SUPPLIED RECORDS -
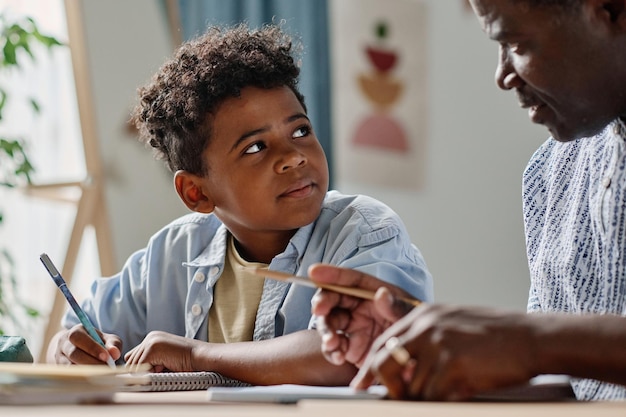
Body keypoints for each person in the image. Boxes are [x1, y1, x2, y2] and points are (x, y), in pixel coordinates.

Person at [45, 23, 434, 386]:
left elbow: (357, 352)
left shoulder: (362, 232)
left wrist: (198, 354)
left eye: (300, 130)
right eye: (256, 147)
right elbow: (74, 335)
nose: (294, 157)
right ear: (197, 193)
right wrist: (69, 350)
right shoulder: (170, 255)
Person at [310, 0, 626, 401]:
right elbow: (582, 392)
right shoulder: (551, 173)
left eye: (517, 43)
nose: (502, 75)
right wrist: (426, 348)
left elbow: (544, 347)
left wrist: (530, 341)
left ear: (611, 9)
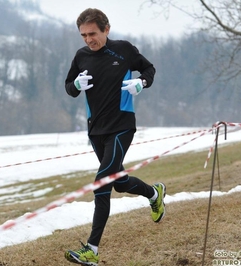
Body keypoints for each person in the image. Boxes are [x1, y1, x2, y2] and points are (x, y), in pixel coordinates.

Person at [64, 8, 166, 266]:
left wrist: (141, 82)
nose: (89, 39)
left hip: (122, 126)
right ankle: (154, 194)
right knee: (119, 182)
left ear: (106, 29)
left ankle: (92, 250)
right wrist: (75, 85)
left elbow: (150, 69)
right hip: (95, 129)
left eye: (93, 33)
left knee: (102, 182)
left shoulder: (124, 50)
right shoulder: (81, 56)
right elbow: (69, 87)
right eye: (84, 35)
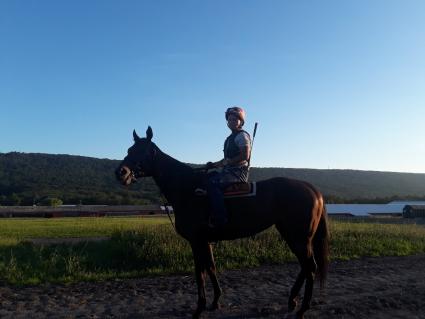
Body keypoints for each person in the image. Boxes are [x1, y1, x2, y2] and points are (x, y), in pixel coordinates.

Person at [205, 106, 252, 228]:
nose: (231, 122)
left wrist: (228, 162)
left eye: (234, 119)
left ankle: (220, 218)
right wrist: (213, 165)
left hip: (238, 172)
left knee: (212, 183)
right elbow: (225, 161)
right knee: (206, 177)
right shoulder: (229, 139)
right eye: (229, 119)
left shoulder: (242, 136)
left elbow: (245, 156)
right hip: (228, 170)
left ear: (241, 122)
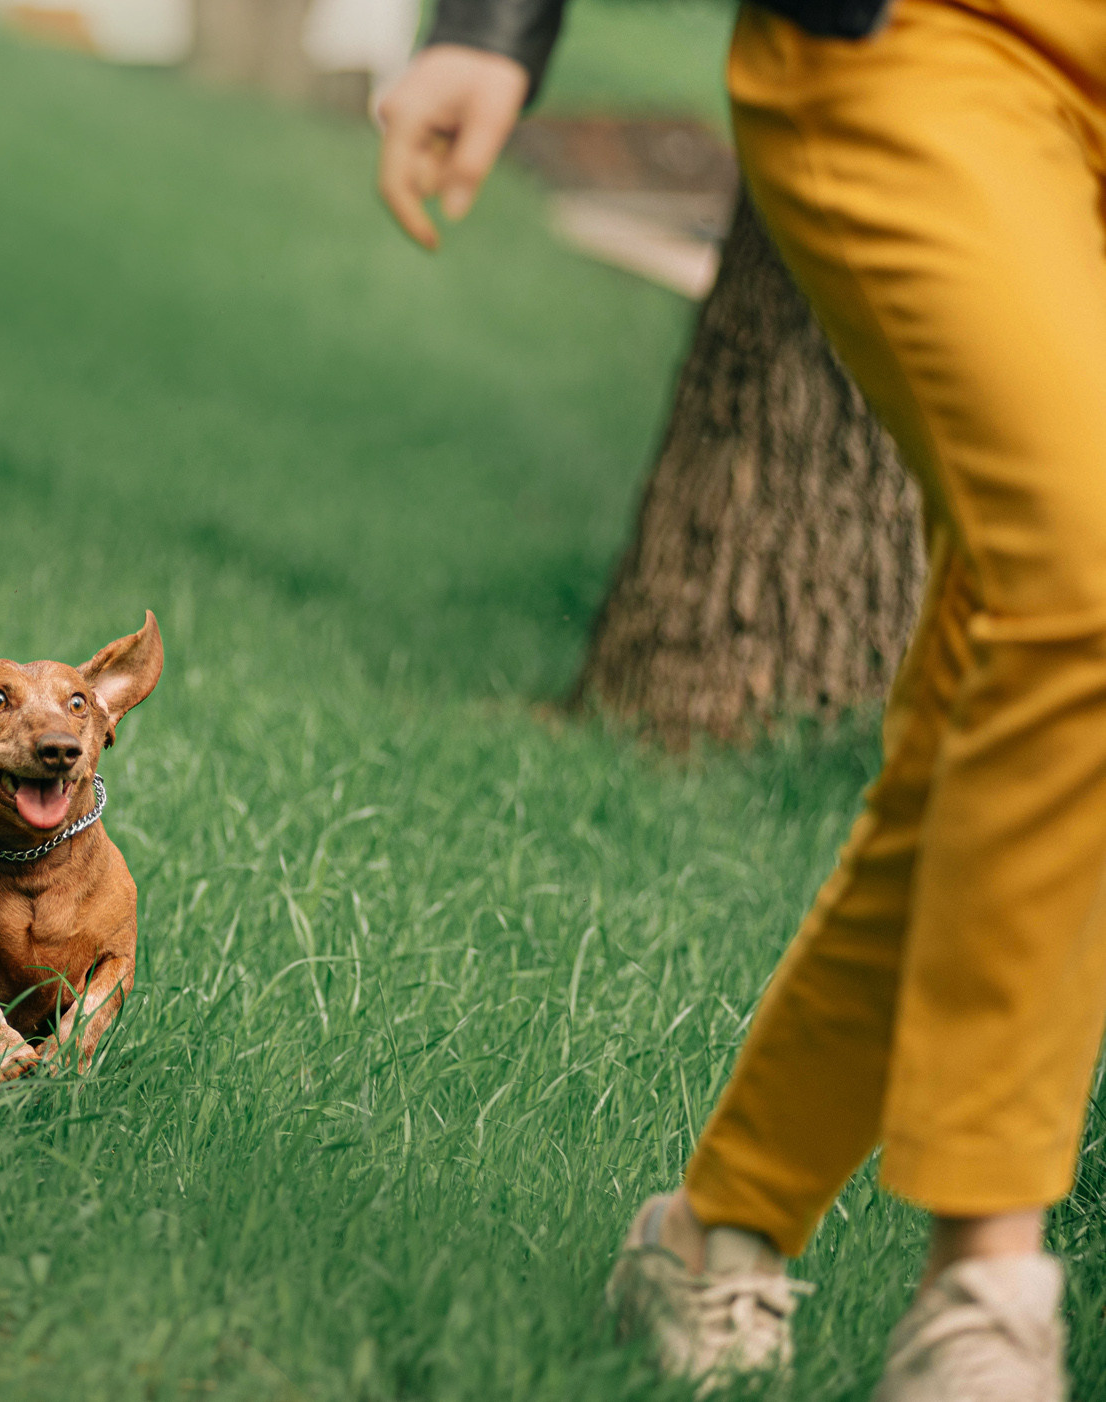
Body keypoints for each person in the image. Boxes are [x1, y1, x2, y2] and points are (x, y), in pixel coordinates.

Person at [372, 1, 1106, 1398]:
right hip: (923, 45)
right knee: (1086, 581)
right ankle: (986, 1292)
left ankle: (718, 1232)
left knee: (998, 689)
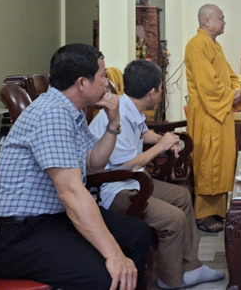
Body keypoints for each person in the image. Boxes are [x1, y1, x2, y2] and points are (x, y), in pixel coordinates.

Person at [0, 43, 152, 290]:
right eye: (102, 76)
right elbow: (71, 192)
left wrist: (113, 122)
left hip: (51, 220)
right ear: (82, 83)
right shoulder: (52, 114)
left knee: (137, 233)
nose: (106, 83)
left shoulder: (71, 111)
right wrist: (114, 254)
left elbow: (94, 164)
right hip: (17, 235)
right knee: (104, 275)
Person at [89, 59, 225, 289]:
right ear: (151, 92)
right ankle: (170, 279)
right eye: (161, 87)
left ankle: (191, 267)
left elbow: (144, 134)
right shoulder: (117, 116)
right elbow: (125, 166)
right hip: (112, 188)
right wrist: (161, 147)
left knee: (182, 196)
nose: (162, 90)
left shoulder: (130, 106)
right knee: (173, 218)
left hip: (132, 180)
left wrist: (165, 139)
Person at [185, 4, 241, 232]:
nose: (224, 22)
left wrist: (237, 89)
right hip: (208, 114)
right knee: (208, 162)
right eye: (221, 18)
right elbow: (208, 85)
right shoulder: (196, 45)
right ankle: (203, 214)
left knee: (222, 161)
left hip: (220, 112)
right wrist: (231, 94)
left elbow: (231, 76)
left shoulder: (215, 46)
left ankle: (218, 210)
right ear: (206, 21)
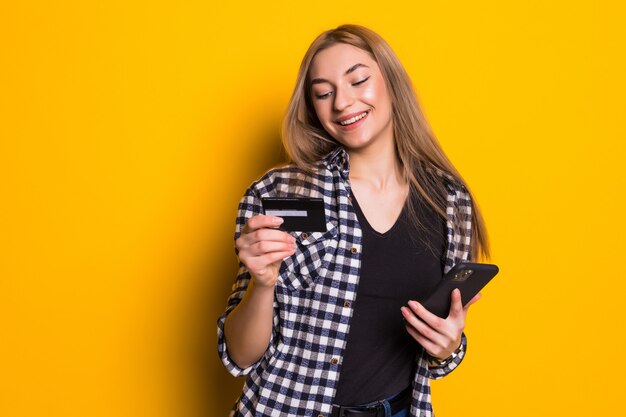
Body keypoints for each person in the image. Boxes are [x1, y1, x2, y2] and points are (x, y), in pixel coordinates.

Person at [217, 24, 490, 417]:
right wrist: (262, 284)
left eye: (358, 80)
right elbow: (240, 355)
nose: (342, 103)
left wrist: (448, 347)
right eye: (324, 93)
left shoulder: (449, 201)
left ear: (392, 84)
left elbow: (441, 347)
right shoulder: (278, 192)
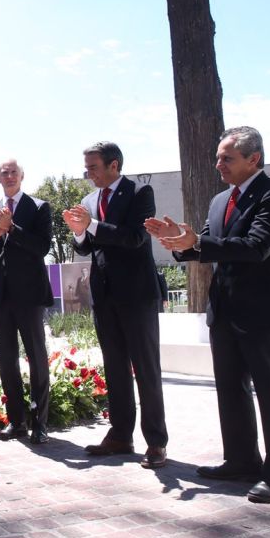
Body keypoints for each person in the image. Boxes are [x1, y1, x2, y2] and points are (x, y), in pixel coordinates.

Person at [147, 126, 270, 503]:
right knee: (231, 389)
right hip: (224, 310)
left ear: (254, 159)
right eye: (217, 157)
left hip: (262, 311)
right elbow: (203, 245)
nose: (218, 164)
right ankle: (241, 460)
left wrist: (197, 242)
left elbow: (256, 247)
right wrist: (178, 242)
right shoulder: (220, 201)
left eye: (227, 158)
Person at [63, 141, 168, 469]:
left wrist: (92, 225)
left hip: (137, 294)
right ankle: (121, 435)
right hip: (104, 295)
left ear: (114, 165)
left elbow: (135, 237)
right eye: (86, 169)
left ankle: (156, 442)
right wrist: (79, 232)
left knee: (146, 369)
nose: (89, 175)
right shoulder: (89, 201)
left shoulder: (139, 193)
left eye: (93, 168)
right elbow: (86, 248)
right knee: (115, 368)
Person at [0, 159, 53, 444]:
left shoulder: (38, 207)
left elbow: (42, 247)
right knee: (7, 360)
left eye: (13, 172)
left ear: (22, 176)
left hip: (30, 296)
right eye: (4, 173)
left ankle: (40, 423)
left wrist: (12, 228)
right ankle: (16, 421)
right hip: (1, 297)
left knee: (36, 358)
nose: (9, 176)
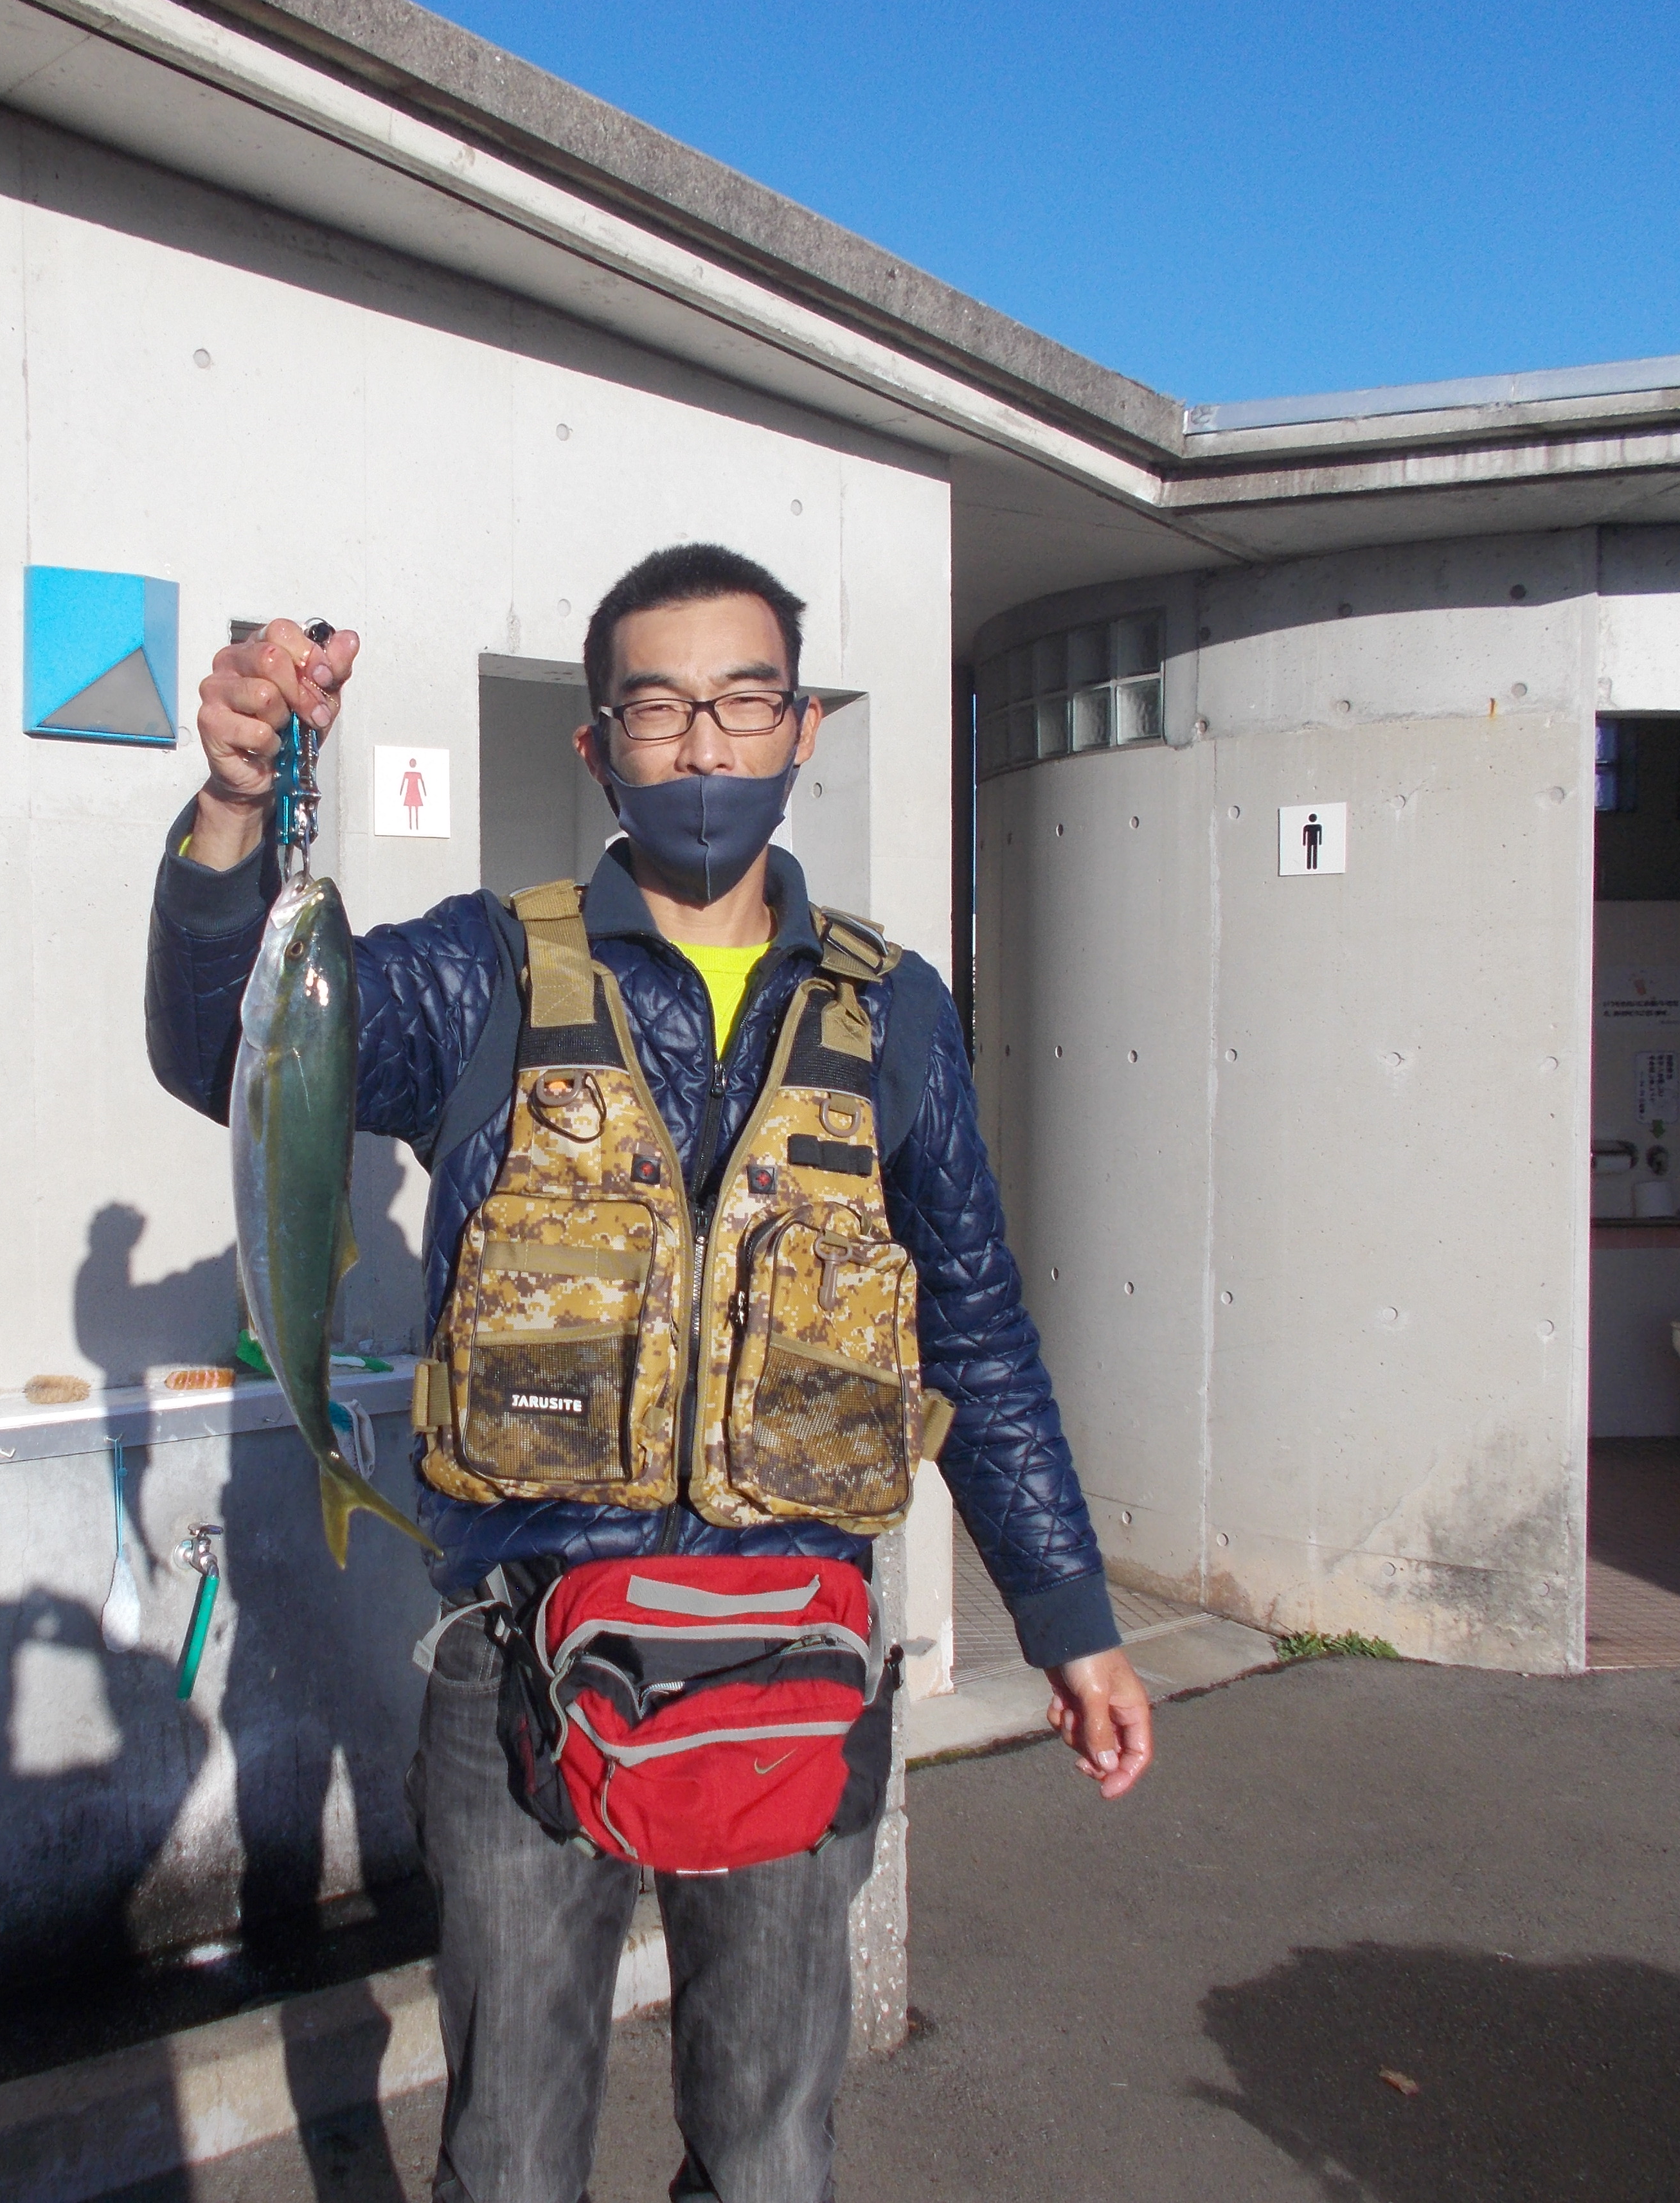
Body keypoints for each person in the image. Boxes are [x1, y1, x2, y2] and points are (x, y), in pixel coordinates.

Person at [147, 544, 1149, 2203]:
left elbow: (972, 1324)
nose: (702, 744)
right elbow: (231, 1051)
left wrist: (1071, 1617)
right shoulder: (480, 971)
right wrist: (238, 808)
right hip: (524, 1667)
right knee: (511, 2154)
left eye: (743, 702)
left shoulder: (895, 1012)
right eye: (659, 708)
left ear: (802, 727)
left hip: (797, 1669)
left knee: (767, 2152)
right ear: (596, 744)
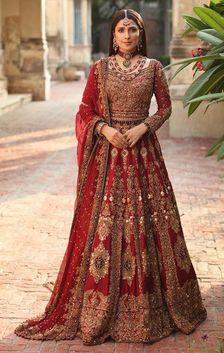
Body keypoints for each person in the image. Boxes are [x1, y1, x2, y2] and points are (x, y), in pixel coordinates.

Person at [14, 8, 207, 345]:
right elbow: (85, 110)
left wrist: (144, 127)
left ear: (141, 34)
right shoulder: (99, 70)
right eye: (122, 29)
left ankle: (156, 305)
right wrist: (103, 128)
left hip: (144, 154)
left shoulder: (154, 68)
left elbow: (165, 107)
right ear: (113, 35)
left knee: (149, 223)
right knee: (105, 224)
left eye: (133, 29)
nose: (128, 35)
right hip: (108, 156)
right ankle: (99, 305)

WHAT THE TASK REQUIRES - The expected answer is an unaltered copy of the listing, images removed.

WRITTEN RESPONSE -
Body keypoints for each person in the image. Boxes are [x1, y1, x2, y2] and points are (x, y), in pixel coordinates.

Person at [45, 23, 434, 386]:
left elbow: (357, 352)
left shoulder: (362, 232)
left wrist: (198, 354)
left eye: (300, 130)
right eye: (256, 147)
right elbow: (74, 335)
nose: (294, 157)
right ear: (197, 193)
right wrist: (69, 350)
right shoulder: (170, 255)
Person at [310, 0, 626, 401]:
right elbow: (582, 392)
right shoulder: (551, 173)
left eye: (517, 43)
nose: (502, 75)
right wrist: (426, 348)
left elbow: (544, 347)
left wrist: (530, 341)
left ear: (611, 9)
Body keypoints for each person in the image. Boxes are [x1, y1, x2, y2] and points are (x, y), in pixel coordinates.

Person at [64, 8, 166, 266]:
left wrist: (141, 82)
nose: (89, 39)
left hip: (122, 126)
right ankle: (154, 194)
right knee: (119, 182)
left ear: (106, 29)
left ankle: (92, 250)
right wrist: (75, 85)
left elbow: (150, 69)
right hip: (95, 129)
left eye: (93, 33)
left knee: (102, 182)
left shoulder: (124, 50)
right shoulder: (81, 56)
right elbow: (69, 87)
right eye: (84, 35)
Body keypoints for each person in the image. Boxes are [x1, y1, x2, y2] and points are (x, y), in pixel coordinates.

Person at [205, 106, 252, 228]:
nose: (231, 122)
left wrist: (228, 162)
left eye: (234, 119)
left ankle: (220, 218)
right wrist: (213, 165)
left hip: (238, 172)
left knee: (212, 183)
right elbow: (225, 161)
right knee: (206, 177)
right shoulder: (229, 139)
right eye: (229, 119)
left shoulder: (242, 136)
left elbow: (245, 156)
right hip: (228, 170)
left ear: (241, 122)
Body keypoints for each person in the image. Boxes are [x1, y1, x2, y2] and points are (x, y), in pixel coordinates.

Person at [372, 1, 1106, 1398]:
right hip: (923, 45)
right knee: (1086, 581)
right ankle: (986, 1292)
left ankle: (718, 1232)
left knee: (998, 689)
Body keypoints for each person in the image. Boxes are [x1, y1, x2, y2] and points are (x, y), in pixel coordinates.

Person at [0, 43, 152, 290]:
right eye: (102, 76)
right elbow: (71, 192)
left wrist: (113, 122)
left hip: (51, 220)
right ear: (82, 83)
right shoulder: (52, 114)
left knee: (137, 233)
nose: (106, 83)
left shoulder: (71, 111)
right wrist: (114, 254)
left elbow: (94, 164)
right hip: (17, 235)
right knee: (104, 275)
Person at [89, 59, 225, 289]:
right ear: (151, 92)
right ankle: (170, 279)
right eye: (161, 87)
left ankle: (191, 267)
left elbow: (144, 134)
right shoulder: (117, 116)
right elbow: (125, 166)
right hip: (112, 188)
right wrist: (161, 147)
left knee: (182, 196)
nose: (162, 90)
left shoulder: (130, 106)
right knee: (173, 218)
left hip: (132, 180)
left wrist: (165, 139)
Person at [185, 4, 241, 232]:
nose: (224, 22)
left wrist: (237, 89)
right hip: (208, 114)
right knee: (208, 162)
right eye: (221, 18)
right elbow: (208, 85)
right shoulder: (196, 45)
right ankle: (203, 214)
left knee: (222, 161)
left hip: (220, 112)
right wrist: (231, 94)
left elbow: (231, 76)
left shoulder: (215, 46)
left ankle: (218, 210)
right ear: (206, 21)
Body keypoints for each person in the image. Boxes are [x1, y1, x2, y2] and points are (x, y), in pixel coordinates.

Person at [217, 24, 490, 417]:
right wrist: (262, 284)
left eye: (358, 80)
right elbow: (240, 355)
nose: (342, 103)
left wrist: (448, 347)
right eye: (324, 93)
left shoulder: (449, 201)
left ear: (392, 84)
left elbow: (441, 347)
right shoulder: (278, 192)
Body keypoints for each person in the image. Boxes are [x1, y1, x2, y2] and points are (x, y), in pixel coordinates.

Person at [147, 126, 270, 503]:
right knee: (231, 389)
right hip: (224, 310)
left ear: (254, 159)
right eye: (217, 157)
left hip: (262, 311)
right elbow: (203, 245)
nose: (218, 164)
right ankle: (241, 460)
left wrist: (197, 242)
left elbow: (256, 247)
right wrist: (178, 242)
right shoulder: (220, 201)
left eye: (227, 158)
Person at [63, 141, 168, 469]:
left wrist: (92, 225)
left hip: (137, 294)
right ankle: (121, 435)
right hip: (104, 295)
left ear: (114, 165)
left elbow: (135, 237)
right eye: (86, 169)
left ankle: (156, 442)
right wrist: (79, 232)
left knee: (146, 369)
nose: (89, 175)
right shoulder: (89, 201)
left shoulder: (139, 193)
left eye: (93, 168)
right elbow: (86, 248)
right knee: (115, 368)
Person at [0, 159, 53, 444]:
left shoulder: (38, 207)
left elbow: (42, 247)
right knee: (7, 360)
left eye: (13, 172)
left ear: (22, 176)
left hip: (30, 296)
right eye: (4, 173)
left ankle: (40, 423)
left wrist: (12, 228)
right ankle: (16, 421)
right hip: (1, 297)
left knee: (36, 358)
nose: (9, 176)
Body keypoints for each person in the image. Boxes are [x1, y1, x2, y2] and points are (x, y), in pixel coordinates.

Person at [147, 544, 1149, 2203]:
left elbow: (972, 1324)
nose: (702, 744)
right elbow: (231, 1051)
left wrist: (1071, 1617)
right shoulder: (480, 971)
right wrist: (238, 808)
right hip: (524, 1667)
right knee: (511, 2154)
left eye: (743, 702)
left shoulder: (895, 1012)
right eye: (659, 708)
left ear: (802, 727)
left hip: (797, 1669)
left knee: (767, 2152)
right ear: (596, 744)
Body keypoints for each person in the image. Boxes are [x1, y1, x2, y2] and points are (x, y), in pixel coordinates.

Person at [14, 8, 207, 345]:
right elbow: (85, 110)
left wrist: (144, 127)
left ear: (141, 34)
right shoulder: (99, 70)
right eye: (122, 29)
left ankle: (156, 305)
right wrist: (103, 128)
left hip: (144, 154)
left shoulder: (154, 68)
left elbow: (165, 107)
right ear: (113, 35)
left knee: (149, 223)
right knee: (105, 224)
left eye: (133, 29)
nose: (128, 35)
right hip: (108, 156)
right ankle: (99, 305)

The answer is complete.